The Indian Killer describes a mix of characters of both Native American and European linage who come together in painful and dangerous ways in Seattle. John Smith is a major figure, a Native American adopted at birth by a comfortable white couple who love him but fail to meet his needs. In the novel, Smith has become a silent, isolated man full of anger at the white world to which he has never belonged. Rather than focusing exclusively on Smith, however, Alexis introduces a variety of characters, each working out his or her particular anger. He includes humorous depictions of a university professor, a mystery writer, and a talk show host who all claim to know more about Indians than Indians do. Homeless people and a college woman who tried to help them are treated more sympathetically. When a series of murders occur in the city, residents quickly assume that the killer is an Indian, and racial hatred and violence erupts. Everyone, it seems is ready to kill someone. John Smith describes his ever present rage.

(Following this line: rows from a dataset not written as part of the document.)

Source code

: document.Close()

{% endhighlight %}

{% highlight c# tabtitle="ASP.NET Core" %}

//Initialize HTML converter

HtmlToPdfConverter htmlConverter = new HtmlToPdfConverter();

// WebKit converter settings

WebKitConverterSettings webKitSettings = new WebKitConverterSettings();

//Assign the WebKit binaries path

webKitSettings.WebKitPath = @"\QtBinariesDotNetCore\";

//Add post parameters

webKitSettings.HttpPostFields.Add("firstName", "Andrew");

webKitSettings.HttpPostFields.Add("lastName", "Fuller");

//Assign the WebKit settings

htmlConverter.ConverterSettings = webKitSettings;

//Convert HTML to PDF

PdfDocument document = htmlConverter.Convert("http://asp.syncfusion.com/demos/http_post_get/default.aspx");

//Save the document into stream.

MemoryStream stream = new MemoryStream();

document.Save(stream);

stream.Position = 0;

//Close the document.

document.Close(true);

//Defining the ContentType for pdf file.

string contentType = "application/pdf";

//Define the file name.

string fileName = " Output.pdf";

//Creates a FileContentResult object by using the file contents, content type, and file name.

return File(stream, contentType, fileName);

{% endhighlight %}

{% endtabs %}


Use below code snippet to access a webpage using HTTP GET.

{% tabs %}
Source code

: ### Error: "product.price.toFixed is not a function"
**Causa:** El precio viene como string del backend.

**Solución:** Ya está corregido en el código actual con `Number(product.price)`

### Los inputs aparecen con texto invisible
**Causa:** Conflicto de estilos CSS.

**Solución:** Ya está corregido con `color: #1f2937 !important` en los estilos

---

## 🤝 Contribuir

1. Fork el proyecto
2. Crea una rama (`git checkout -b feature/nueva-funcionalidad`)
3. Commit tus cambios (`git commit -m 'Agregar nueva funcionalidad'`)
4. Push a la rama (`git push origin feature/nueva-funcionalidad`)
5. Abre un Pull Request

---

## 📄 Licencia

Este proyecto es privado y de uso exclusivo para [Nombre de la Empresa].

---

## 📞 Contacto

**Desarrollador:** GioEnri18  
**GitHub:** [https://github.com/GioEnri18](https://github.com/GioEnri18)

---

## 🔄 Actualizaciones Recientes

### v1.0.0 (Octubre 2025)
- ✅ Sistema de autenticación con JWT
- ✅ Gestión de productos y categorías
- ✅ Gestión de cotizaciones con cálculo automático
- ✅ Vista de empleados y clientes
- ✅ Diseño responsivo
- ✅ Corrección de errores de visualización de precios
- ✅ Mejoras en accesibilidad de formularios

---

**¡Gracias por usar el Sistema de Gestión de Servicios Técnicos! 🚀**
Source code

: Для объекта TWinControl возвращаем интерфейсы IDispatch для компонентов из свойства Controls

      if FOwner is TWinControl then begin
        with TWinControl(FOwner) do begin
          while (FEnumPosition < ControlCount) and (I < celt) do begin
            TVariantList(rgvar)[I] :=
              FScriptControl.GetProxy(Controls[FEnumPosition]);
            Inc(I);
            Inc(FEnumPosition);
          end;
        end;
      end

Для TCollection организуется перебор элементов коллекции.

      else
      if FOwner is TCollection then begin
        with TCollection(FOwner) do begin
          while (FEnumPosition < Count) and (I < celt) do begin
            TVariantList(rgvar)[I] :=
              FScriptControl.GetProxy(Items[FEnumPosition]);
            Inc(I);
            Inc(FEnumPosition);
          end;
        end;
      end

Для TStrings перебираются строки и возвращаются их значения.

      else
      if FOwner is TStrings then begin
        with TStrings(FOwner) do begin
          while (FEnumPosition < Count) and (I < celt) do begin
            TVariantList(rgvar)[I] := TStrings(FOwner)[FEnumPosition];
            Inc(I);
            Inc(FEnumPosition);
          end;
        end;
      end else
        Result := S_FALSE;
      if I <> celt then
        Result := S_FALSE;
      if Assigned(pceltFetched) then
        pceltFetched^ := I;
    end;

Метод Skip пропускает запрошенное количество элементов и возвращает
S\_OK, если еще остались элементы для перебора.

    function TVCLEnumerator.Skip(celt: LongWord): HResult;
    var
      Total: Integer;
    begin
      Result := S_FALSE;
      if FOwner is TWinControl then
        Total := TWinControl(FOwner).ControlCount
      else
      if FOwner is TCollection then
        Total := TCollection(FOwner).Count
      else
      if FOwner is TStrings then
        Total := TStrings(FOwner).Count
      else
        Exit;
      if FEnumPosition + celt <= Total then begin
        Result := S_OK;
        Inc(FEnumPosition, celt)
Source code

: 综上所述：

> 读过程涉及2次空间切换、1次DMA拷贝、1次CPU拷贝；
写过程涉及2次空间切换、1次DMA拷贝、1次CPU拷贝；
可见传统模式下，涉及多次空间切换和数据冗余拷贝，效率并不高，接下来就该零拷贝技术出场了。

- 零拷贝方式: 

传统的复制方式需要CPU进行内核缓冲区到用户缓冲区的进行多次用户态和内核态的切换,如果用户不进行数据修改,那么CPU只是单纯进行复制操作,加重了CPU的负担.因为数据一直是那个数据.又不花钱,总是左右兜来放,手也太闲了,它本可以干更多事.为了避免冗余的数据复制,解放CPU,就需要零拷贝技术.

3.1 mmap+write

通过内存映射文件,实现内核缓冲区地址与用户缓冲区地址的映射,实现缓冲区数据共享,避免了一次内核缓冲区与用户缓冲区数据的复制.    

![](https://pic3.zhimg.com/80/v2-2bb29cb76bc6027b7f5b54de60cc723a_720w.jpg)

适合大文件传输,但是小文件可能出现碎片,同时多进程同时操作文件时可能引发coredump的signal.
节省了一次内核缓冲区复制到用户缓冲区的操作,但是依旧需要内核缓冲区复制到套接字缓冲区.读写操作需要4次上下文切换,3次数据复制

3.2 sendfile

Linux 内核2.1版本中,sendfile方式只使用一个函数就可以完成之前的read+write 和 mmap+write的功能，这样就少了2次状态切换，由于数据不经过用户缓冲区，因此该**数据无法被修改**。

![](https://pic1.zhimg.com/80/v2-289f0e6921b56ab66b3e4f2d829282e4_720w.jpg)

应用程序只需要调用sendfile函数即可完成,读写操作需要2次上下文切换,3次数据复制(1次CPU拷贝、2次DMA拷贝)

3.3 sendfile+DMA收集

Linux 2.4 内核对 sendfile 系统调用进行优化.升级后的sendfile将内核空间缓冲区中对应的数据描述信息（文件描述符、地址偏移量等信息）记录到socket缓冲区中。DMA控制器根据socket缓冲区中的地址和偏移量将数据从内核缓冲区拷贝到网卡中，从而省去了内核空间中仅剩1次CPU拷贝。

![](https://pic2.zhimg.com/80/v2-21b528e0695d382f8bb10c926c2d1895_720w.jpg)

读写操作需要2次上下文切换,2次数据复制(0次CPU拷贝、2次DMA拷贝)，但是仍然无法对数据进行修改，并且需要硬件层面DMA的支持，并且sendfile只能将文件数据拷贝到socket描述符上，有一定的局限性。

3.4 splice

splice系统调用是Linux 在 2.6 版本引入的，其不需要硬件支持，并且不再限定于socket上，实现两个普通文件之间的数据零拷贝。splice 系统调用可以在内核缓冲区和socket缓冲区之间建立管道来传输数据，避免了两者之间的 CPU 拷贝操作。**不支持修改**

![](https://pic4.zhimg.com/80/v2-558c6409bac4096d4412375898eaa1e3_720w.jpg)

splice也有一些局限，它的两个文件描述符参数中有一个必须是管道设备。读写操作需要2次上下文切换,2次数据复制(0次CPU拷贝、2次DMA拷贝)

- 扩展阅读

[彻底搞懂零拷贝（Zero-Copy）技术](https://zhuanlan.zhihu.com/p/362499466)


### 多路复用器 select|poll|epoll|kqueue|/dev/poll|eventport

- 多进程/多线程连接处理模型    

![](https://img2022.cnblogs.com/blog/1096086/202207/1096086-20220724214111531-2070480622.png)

All the anger in the world has come to my house. It’s there in my closet. In the refrigerator. In the water. In the sheets. It’s in my clothes. Can you smell it? I can never run away from it. It’s in my hair. I can feel it between my teeth. Can you taste it? I hear it all the time.
Alexis is an excellent writer whose prose is insightful and full of gentle humor, even when he is dealing with deadly serious issues as he is here. He makes it easy to identify with characters who horrify us. I have enjoyed his short stories more than this novel, however, mostly because I shy away from extended violence. But we live in a world where hatred and violence are omnipresent. We need to understand why. I gladly recommend The Indian Killer.
Hi Marilyn, I’ve added this to the Indigenous Reading List on my blog, thanks:)
PS Are you at Goodreads? We should add books like this one to an American Indian Reading List there, if there is one…
Thanks. I am on Library Thing, not Goodreads. I keep planning to put together my own list of Native American authors, but so far I haven’t managed to get it done.